– Вы меня так тепло приняли, – говорит она по-французски.
Потом замечает, как я хмурюсь, не понимая ее, и переходит на неуверенный английский:
– Вы добры, благодарю вас.
Она протягивает руки к огню, потом встает. К ней бесшумно подходит придворная дама, развязывает меховой воротник и снимает с нее мокрый плащ. Она кивает в знак благодарности.
– Леди Шрусбери, позвольте вам представить моих придворных дам. Это леди Мэри Ситон, а это леди Агнес Ливингстон, – говорит она, и мы с женщинами кланяемся друг другу, а потом я киваю одной из своих служанок, чтобы та унесла мокрый плащ.
– Могу я предложить вам что-нибудь, чтобы подкрепиться? – спрашиваю я.
Я покинула Дербишир совсем девочкой и с тех пор работала над речью; но, несмотря на это, голос мой звучит слишком громко, слишком грубо для этой комнаты. Черт, я жила в лучших домах страны! Я служила королеве Елизавете и считаю Роберта Дадли и Уильяма Сесила своими личными друзьями, но готова прикусить язык, когда слышу, как выходят из моего рта слова, комкаясь от раскатистого дербиширского «р». Я краснею от неловкости.
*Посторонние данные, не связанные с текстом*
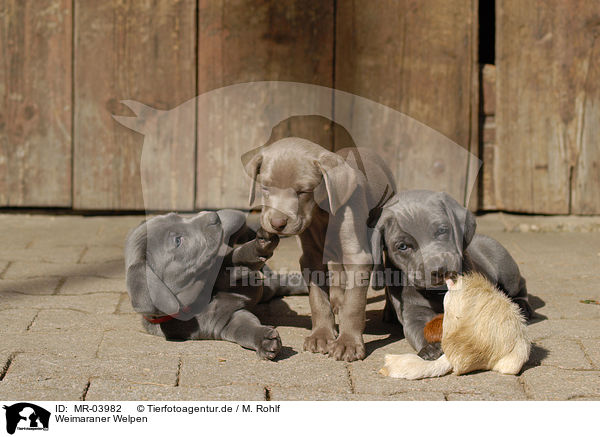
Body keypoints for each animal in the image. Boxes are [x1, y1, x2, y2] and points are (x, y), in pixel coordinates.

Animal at [125, 209, 308, 360]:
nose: (214, 215)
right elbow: (244, 329)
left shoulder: (226, 266)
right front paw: (264, 340)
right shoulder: (224, 322)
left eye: (177, 216)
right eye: (177, 240)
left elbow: (237, 258)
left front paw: (259, 245)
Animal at [370, 189, 536, 360]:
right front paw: (430, 348)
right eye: (402, 246)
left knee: (520, 284)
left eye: (442, 230)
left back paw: (522, 306)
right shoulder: (413, 311)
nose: (439, 270)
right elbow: (419, 329)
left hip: (507, 271)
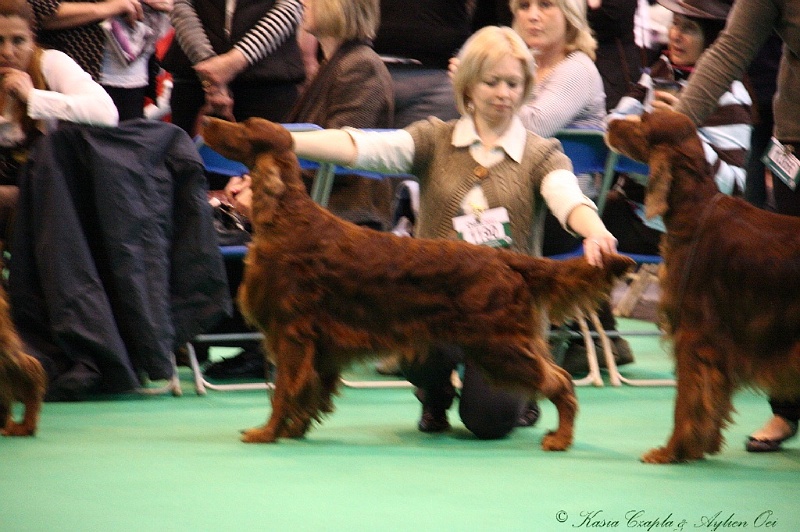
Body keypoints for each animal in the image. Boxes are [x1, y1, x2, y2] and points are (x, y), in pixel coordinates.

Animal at [203, 116, 636, 448]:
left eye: (244, 127)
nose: (205, 120)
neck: (289, 218)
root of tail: (507, 259)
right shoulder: (320, 345)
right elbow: (307, 392)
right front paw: (294, 430)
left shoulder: (292, 333)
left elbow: (283, 392)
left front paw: (266, 433)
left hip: (500, 345)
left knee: (559, 382)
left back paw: (560, 439)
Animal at [608, 110, 800, 464]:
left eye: (642, 120)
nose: (610, 121)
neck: (694, 211)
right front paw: (698, 446)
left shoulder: (694, 332)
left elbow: (687, 398)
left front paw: (671, 451)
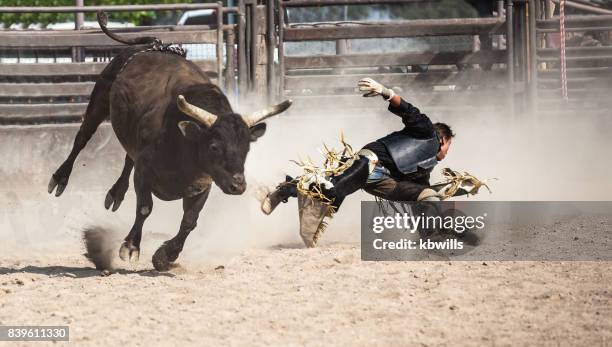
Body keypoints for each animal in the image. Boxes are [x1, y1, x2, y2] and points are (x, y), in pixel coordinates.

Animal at [47, 17, 292, 272]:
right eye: (214, 146)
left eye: (247, 148)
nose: (238, 186)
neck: (184, 143)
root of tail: (156, 45)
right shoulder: (144, 171)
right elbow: (145, 207)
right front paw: (131, 247)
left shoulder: (202, 184)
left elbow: (189, 222)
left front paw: (166, 255)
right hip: (100, 100)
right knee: (82, 139)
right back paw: (59, 179)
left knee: (128, 157)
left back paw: (116, 194)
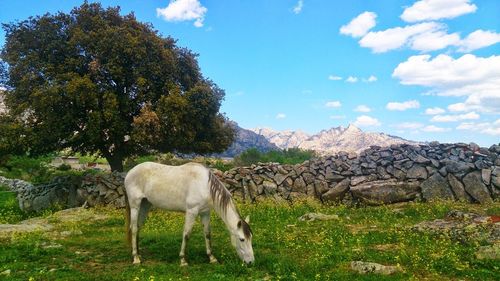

– Выпьете бокал вина или эля с пряностями, чтобы согреться? – спрашиваю я, выговаривая слова старательно, и они звучат напыщенно и фальшиво.
– А чего бы вы хотели?
Она поворачивается ко мне, словно ее и в самом деле занимает мой вкус.
– Я бы выпила эля с пряностями, – отвечаю я. – Я привезла его из своей пивоварни в Чатсуорте.
Она улыбается. Зубы у нее мелкие и острые, как у котенка.
– Parfait![16] Давайте все будем то же! – говорит она, словно речь идет о редкостном угощении. – Ваш муж, его милость, сказал, что вы замечательно ведете дом. Уверена, у вас все самое лучшее.
Я киваю слуге при буфетной и знаю, что он все принесет. Улыбаюсь Джорджу, который снял дорожный плащ и стоит у камина. Мы оба будем стоять, пока она не предложит нам сесть, и, видя, как Джордж, граф, стоит в собственном доме, как парнишка перед хозяином, я впервые понимаю, что мы не впустили гостя в дом, а, скорее, присоединились ко двору королевы, и что отныне все придется делать, как захочет она, а не как предпочитаю я.
1569, зима, замок Татбери: Мария
– И как вам миледи Бесс? – спрашивает меня Мэри Ситон, по-французски из осторожности, и голос у нее недобрый. – Она такая, как вы думали? Хуже?
Теперь, когда все ушли, и мы одни в этих жалких комнатках, я могу откинуться в кресле и позволить усталости и боли взять верх над моим телом. Бок у меня сегодня вечером особенно болит. Мэри встает на колени у моих ног, развязывает шнурки моих башмаков и бережно снимает их с застывших ног.